SDG 5 GENDER EQUALITY Achieve gender equality and empower all women and girls
Ending all discrimination against women and girls is a basic human right and is a prerequisite for sustainable development. Goal 5 calls for ending all forms of violence, trafficking and sexual exploitation of women and girls. Recognising and valuing unpaid care and domestic work is a key component of this goal, with emphasis on the importance of full and effective participation and equal opportunities for leadership at all levels of decision-making in political, economic and public life for women.
SDG 6 CLEAN WATER AND SANITATION Ensure availability and sustainable management of water and sanitation for all
Goal 6 calls for access to safe and affordable drinking water, sanitation facilities, and hygiene for all by 2030. Water resources are also critical for agriculture and industrial use, and therefore protecting and restoring water-related ecosystems is essential. The goal is aimed at -improving water quality by reducing pollution, substantially increasing water-use efficiency across all sectors, and strengthening the participation of local communities in improving water and sanitation management.

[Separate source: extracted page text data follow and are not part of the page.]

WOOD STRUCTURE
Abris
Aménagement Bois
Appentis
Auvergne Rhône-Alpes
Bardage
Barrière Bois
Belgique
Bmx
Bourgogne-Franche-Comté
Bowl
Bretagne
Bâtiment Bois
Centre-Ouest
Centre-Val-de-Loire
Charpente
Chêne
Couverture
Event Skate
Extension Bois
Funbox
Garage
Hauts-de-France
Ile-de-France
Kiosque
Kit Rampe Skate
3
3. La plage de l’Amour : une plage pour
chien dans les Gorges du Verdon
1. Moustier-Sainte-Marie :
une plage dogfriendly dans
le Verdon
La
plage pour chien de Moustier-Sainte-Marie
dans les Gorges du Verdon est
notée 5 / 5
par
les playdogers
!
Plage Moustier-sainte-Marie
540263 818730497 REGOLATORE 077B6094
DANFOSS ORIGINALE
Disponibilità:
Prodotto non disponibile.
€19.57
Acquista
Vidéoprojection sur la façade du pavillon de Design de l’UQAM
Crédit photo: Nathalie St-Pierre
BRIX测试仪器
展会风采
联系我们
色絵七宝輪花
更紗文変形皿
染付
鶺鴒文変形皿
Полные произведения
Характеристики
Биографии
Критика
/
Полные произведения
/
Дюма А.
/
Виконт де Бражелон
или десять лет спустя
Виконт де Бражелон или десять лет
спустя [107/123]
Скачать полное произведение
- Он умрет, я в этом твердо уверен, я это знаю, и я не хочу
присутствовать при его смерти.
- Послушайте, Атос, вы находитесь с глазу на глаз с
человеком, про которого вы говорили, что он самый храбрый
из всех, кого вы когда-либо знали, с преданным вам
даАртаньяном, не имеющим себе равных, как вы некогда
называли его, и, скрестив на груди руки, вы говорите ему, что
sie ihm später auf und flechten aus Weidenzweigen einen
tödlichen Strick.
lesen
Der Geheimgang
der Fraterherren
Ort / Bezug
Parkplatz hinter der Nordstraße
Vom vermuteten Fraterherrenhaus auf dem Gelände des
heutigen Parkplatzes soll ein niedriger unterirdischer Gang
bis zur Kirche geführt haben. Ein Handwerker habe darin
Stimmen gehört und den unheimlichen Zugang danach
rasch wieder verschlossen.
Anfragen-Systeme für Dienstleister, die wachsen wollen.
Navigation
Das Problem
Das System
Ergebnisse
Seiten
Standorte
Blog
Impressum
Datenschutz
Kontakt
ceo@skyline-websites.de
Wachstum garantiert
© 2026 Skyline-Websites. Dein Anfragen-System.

SDG 7 AFFORDABLE AND CLEAN ENERGY Ensure access to affordable, reliable, sustainable and modern energy for all
Energy security is a prerequisite for socio-economic development. Access to energy enables people to augment their income and productivity, enhance access to healthcare, water and education, and improve their overall well-being. Goal 7 is aimed at ensuring universal access to affordable, reliable and efficient energy services by 2030. Expanding infrastructure and upgrading technology to provide clean and efficient energy is critical to this endeavour
SDG 8 DECENT WORK AND ECONOMIC GROWTH Promote sustained, inclusive and sustainable economic growth, full and productive employment and decent work for all
Goal 8 promotes sustained economic growth, higher levels of productivity and technological innovation. Encouraging entrepreneurship and job creation are crucial to this, as are effective measures to eradicate forced labour, modern slavery and human trafficking. It also seeks to protect labour rights and promote policies which support decent job creation and safe and secure working environments. With these targets in mind, the goal is to achieve full and productive employment, and decent work, for all women and men by 2030.
SDG 9 INDUSTRY, INNOVATION AND INFRASTRUCTURE Build resilient infrastructure, promote inclusive and sustainable industrialisation and foster innovation
This goal promotes investment in innovation; and reliable and resilient infrastructure which are crucial drivers of economic growth and development. It further aims at promoting increased resourceuse efficiency and greater adoption of clean and environmentally sound technologies and industrial processes. It recognises the importance of promoting sustainable industries and investing in scientific research and innovation, which are all important ways to facilitate sustainable development.